WHAT IS REQUIRED – Substitute "graph" for each "chart" in the records below, changing nothing else. Leave the pictures out of your answer.

DATA EXTRACT –
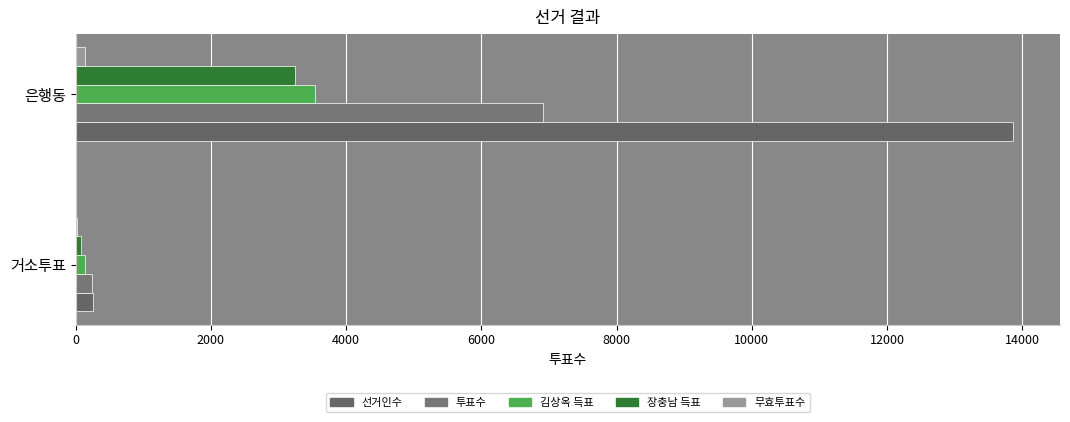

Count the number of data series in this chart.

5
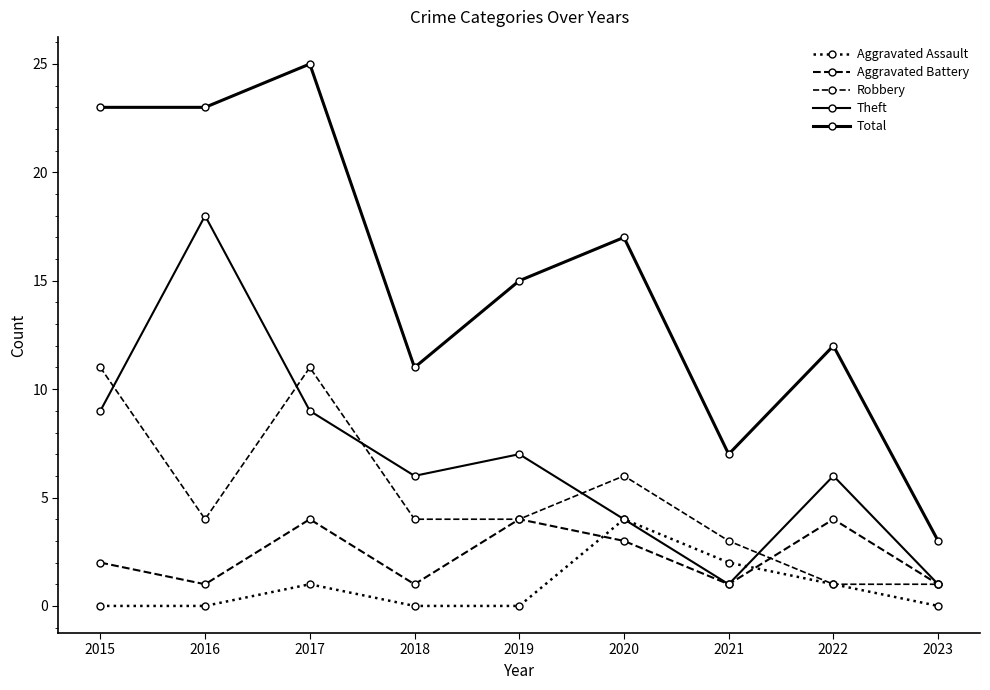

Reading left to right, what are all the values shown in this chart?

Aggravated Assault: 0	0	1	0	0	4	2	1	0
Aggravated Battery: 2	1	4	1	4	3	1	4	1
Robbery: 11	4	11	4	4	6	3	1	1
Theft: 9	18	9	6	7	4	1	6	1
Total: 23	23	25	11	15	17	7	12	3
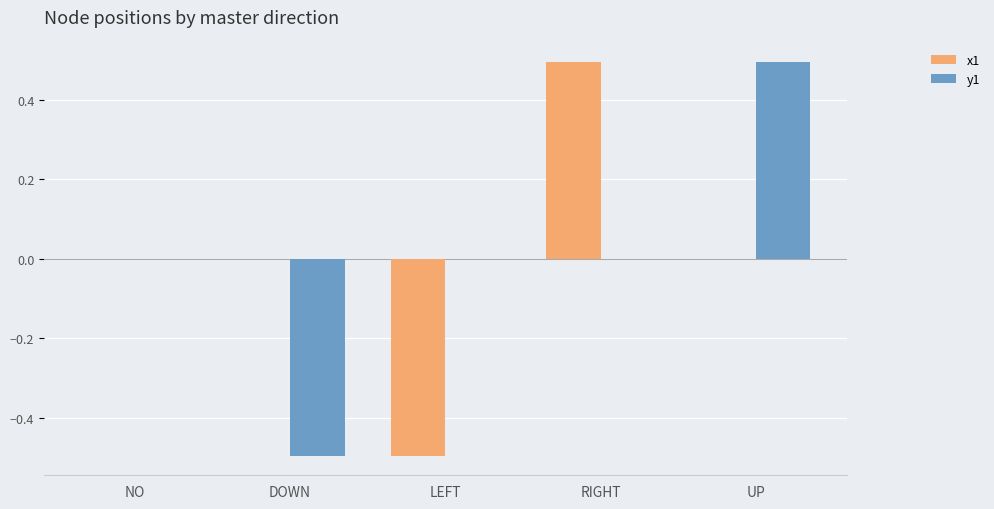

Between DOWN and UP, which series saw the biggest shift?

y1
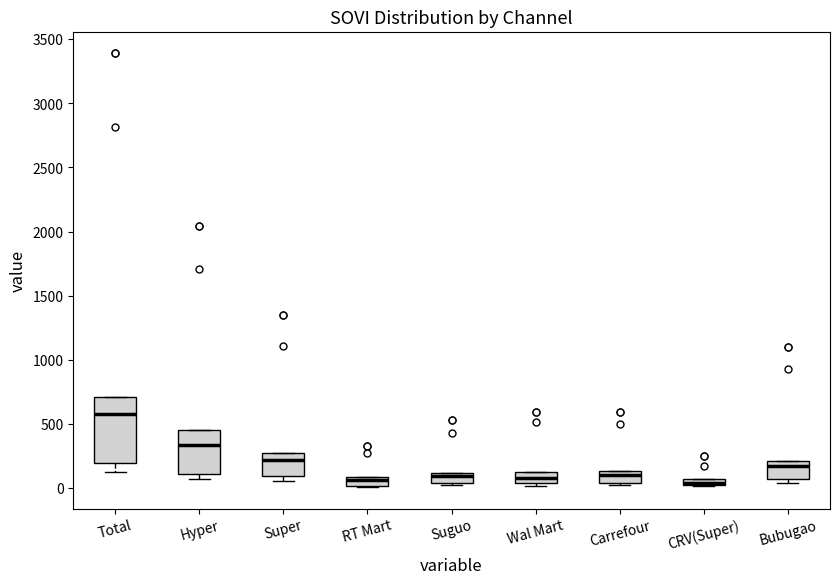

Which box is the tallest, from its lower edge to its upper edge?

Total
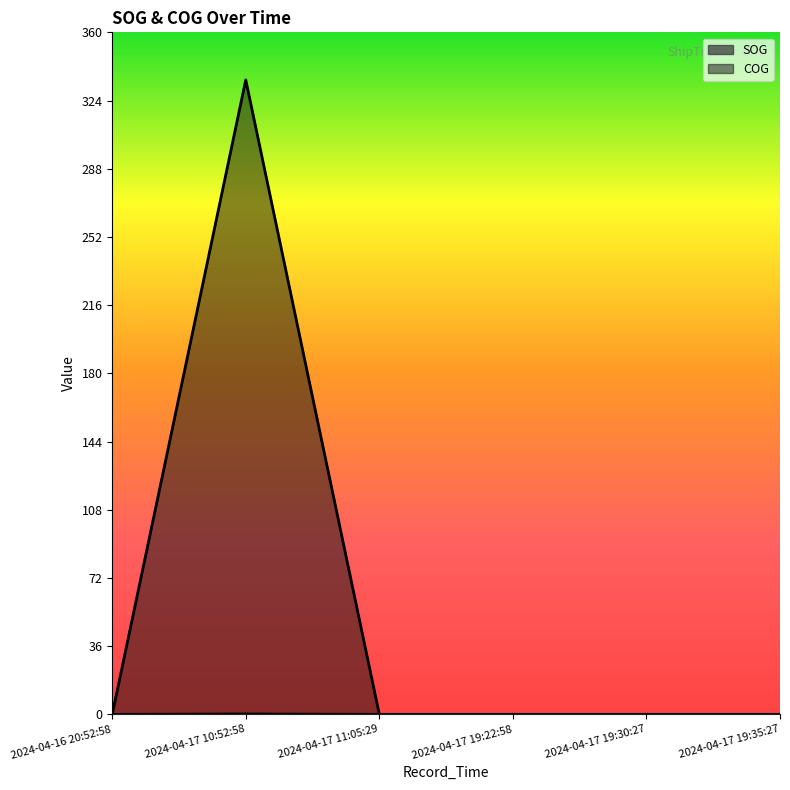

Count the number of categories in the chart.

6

RESULT FOR THIS EXERCISE –
Count the number of data series in this graph.

5

Reading left to right, what are all the values shown in this graph?

Aggravated Assault: 0	0	1	0	0	4	2	1	0
Aggravated Battery: 2	1	4	1	4	3	1	4	1
Robbery: 11	4	11	4	4	6	3	1	1
Theft: 9	18	9	6	7	4	1	6	1
Total: 23	23	25	11	15	17	7	12	3

Between DOWN and UP, which series saw the biggest shift?

y1

Which box is the tallest, from its lower edge to its upper edge?

Total

Count the number of categories in the graph.

6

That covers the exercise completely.